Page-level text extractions

------------------------------------------------

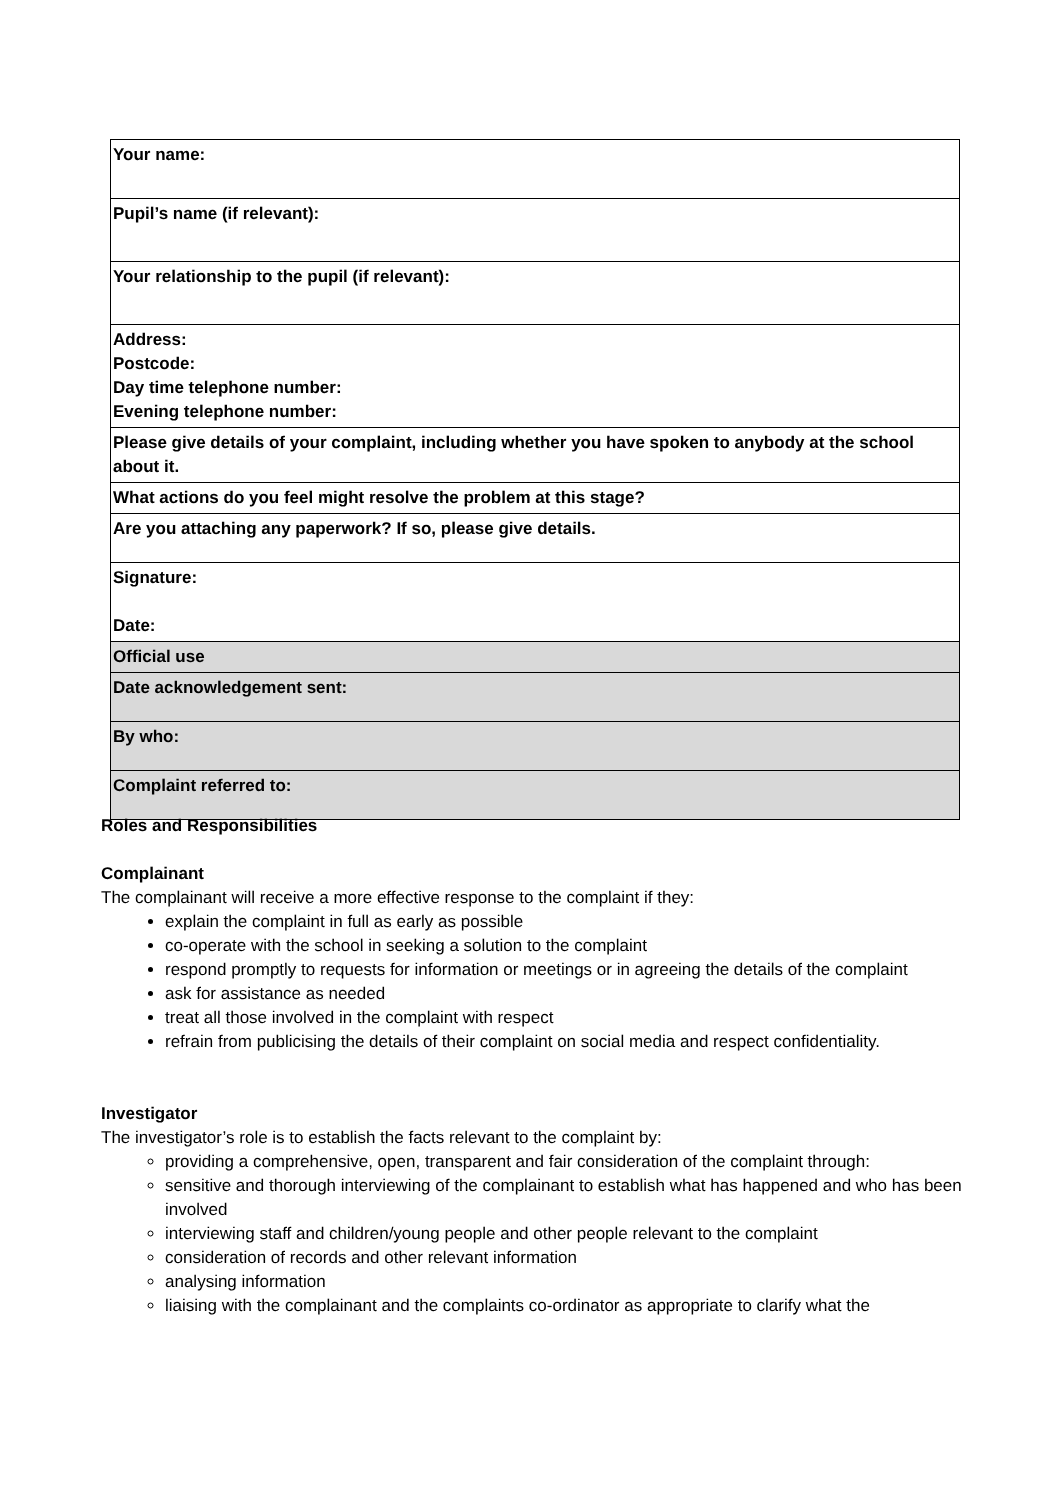| Your name: |
| Pupil’s name (if relevant): |
| Your relationship to the pupil (if relevant): |
| Address: Postcode: Day time telephone number: Evening telephone number: |
| Please give details of your complaint, including whether you have spoken to anybody at the school about it. |
| What actions do you feel might resolve the problem at this stage? |
| Are you attaching any paperwork? If so, please give details. |
| Signature: Date: |
| Official use |
| Date acknowledgement sent: |
| By who: |
| Complaint referred to: |
Roles and Responsibilities
Complainant
The complainant will receive a more effective response to the complaint if they:
explain the complaint in full as early as possible
co-operate with the school in seeking a solution to the complaint
respond promptly to requests for information or meetings or in agreeing the details of the complaint
ask for assistance as needed
treat all those involved in the complaint with respect
refrain from publicising the details of their complaint on social media and respect confidentiality.
Investigator
The investigator’s role is to establish the facts relevant to the complaint by:
providing a comprehensive, open, transparent and fair consideration of the complaint through:
sensitive and thorough interviewing of the complainant to establish what has happened and who has been involved
interviewing staff and children/young people and other people relevant to the complaint
consideration of records and other relevant information
analysing information
liaising with the complainant and the complaints co-ordinator as appropriate to clarify what the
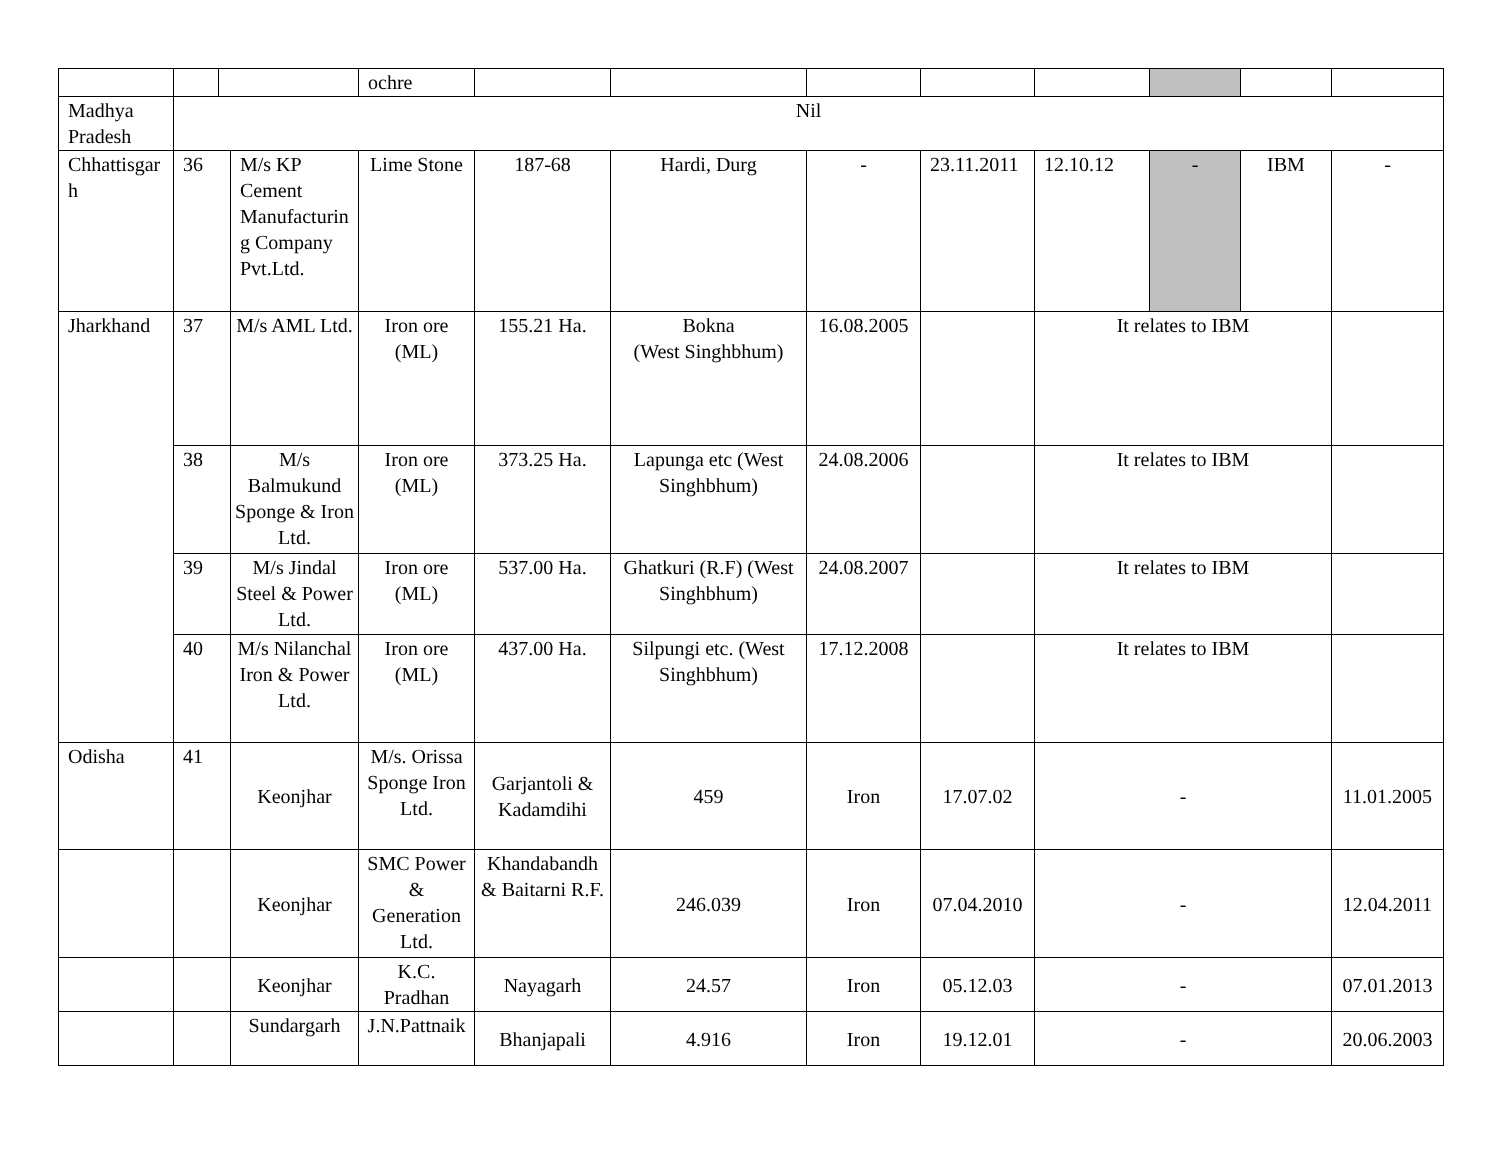| | | | | ochre | | | | | | | | |
| Madhya Pradesh | Nil | | | | | | | | | | | |
| Chhattisgarh | 36 | | M/s KP Cement Manufacturing Company Pvt.Ltd. | Lime Stone | 187-68 | Hardi, Durg | - | 23.11.2011 | 12.10.12 | - | IBM | - |
| Jharkhand | 37 | | M/s AML Ltd. | Iron ore (ML) | 155.21 Ha. | Bokna (West Singhbhum) | 16.08.2005 | | It relates to IBM | | | |
| | 38 | | M/s Balmukund Sponge & Iron Ltd. | Iron ore (ML) | 373.25 Ha. | Lapunga etc (West Singhbhum) | 24.08.2006 | | It relates to IBM | | | |
| | 39 | | M/s Jindal Steel & Power Ltd. | Iron ore (ML) | 537.00 Ha. | Ghatkuri (R.F) (West Singhbhum) | 24.08.2007 | | It relates to IBM | | | |
| | 40 | | M/s Nilanchal Iron & Power Ltd. | Iron ore (ML) | 437.00 Ha. | Silpungi etc. (West Singhbhum) | 17.12.2008 | | It relates to IBM | | | |
| Odisha | 41 | | Keonjhar | M/s. Orissa Sponge Iron Ltd. | Garjantoli & Kadamdihi | 459 | Iron | 17.07.02 | - | | | 11.01.2005 |
| | | | Keonjhar | SMC Power & Generation Ltd. | Khandabandh & Baitarni R.F. | 246.039 | Iron | 07.04.2010 | - | | | 12.04.2011 |
| | | | Keonjhar | K.C. Pradhan | Nayagarh | 24.57 | Iron | 05.12.03 | - | | | 07.01.2013 |
| | | | Sundargarh | J.N.Pattnaik | Bhanjapali | 4.916 | Iron | 19.12.01 | - | | | 20.06.2003 |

------------------------------------------------

- **About this task**
From the records given above, reproduce all text exactly and exclude each picture.

- **Answer to this task**
| Your name: |
| Pupil’s name (if relevant): |
| Your relationship to the pupil (if relevant): |
| Address: Postcode: Day time telephone number: Evening telephone number: |
| Please give details of your complaint, including whether you have spoken to anybody at the school about it. |
| What actions do you feel might resolve the problem at this stage? |
| Are you attaching any paperwork? If so, please give details. |
| Signature: Date: |
| Official use |
| Date acknowledgement sent: |
| By who: |
| Complaint referred to: |
Roles and Responsibilities
Complainant
The complainant will receive a more effective response to the complaint if they:
explain the complaint in full as early as possible
co-operate with the school in seeking a solution to the complaint
respond promptly to requests for information or meetings or in agreeing the details of the complaint
ask for assistance as needed
treat all those involved in the complaint with respect
refrain from publicising the details of their complaint on social media and respect confidentiality.
Investigator
The investigator’s role is to establish the facts relevant to the complaint by:
providing a comprehensive, open, transparent and fair consideration of the complaint through:
sensitive and thorough interviewing of the complainant to establish what has happened and who has been involved
interviewing staff and children/young people and other people relevant to the complaint
consideration of records and other relevant information
analysing information
liaising with the complainant and the complaints co-ordinator as appropriate to clarify what the
| | | | | ochre | | | | | | | | |
| Madhya Pradesh | Nil | | | | | | | | | | | |
| Chhattisgarh | 36 | | M/s KP Cement Manufacturing Company Pvt.Ltd. | Lime Stone | 187-68 | Hardi, Durg | - | 23.11.2011 | 12.10.12 | - | IBM | - |
| Jharkhand | 37 | | M/s AML Ltd. | Iron ore (ML) | 155.21 Ha. | Bokna (West Singhbhum) | 16.08.2005 | | It relates to IBM | | | |
| | 38 | | M/s Balmukund Sponge & Iron Ltd. | Iron ore (ML) | 373.25 Ha. | Lapunga etc (West Singhbhum) | 24.08.2006 | | It relates to IBM | | | |
| | 39 | | M/s Jindal Steel & Power Ltd. | Iron ore (ML) | 537.00 Ha. | Ghatkuri (R.F) (West Singhbhum) | 24.08.2007 | | It relates to IBM | | | |
| | 40 | | M/s Nilanchal Iron & Power Ltd. | Iron ore (ML) | 437.00 Ha. | Silpungi etc. (West Singhbhum) | 17.12.2008 | | It relates to IBM | | | |
| Odisha | 41 | | Keonjhar | M/s. Orissa Sponge Iron Ltd. | Garjantoli & Kadamdihi | 459 | Iron | 17.07.02 | - | | | 11.01.2005 |
| | | | Keonjhar | SMC Power & Generation Ltd. | Khandabandh & Baitarni R.F. | 246.039 | Iron | 07.04.2010 | - | | | 12.04.2011 |
| | | | Keonjhar | K.C. Pradhan | Nayagarh | 24.57 | Iron | 05.12.03 | - | | | 07.01.2013 |
| | | | Sundargarh | J.N.Pattnaik | Bhanjapali | 4.916 | Iron | 19.12.01 | - | | | 20.06.2003 |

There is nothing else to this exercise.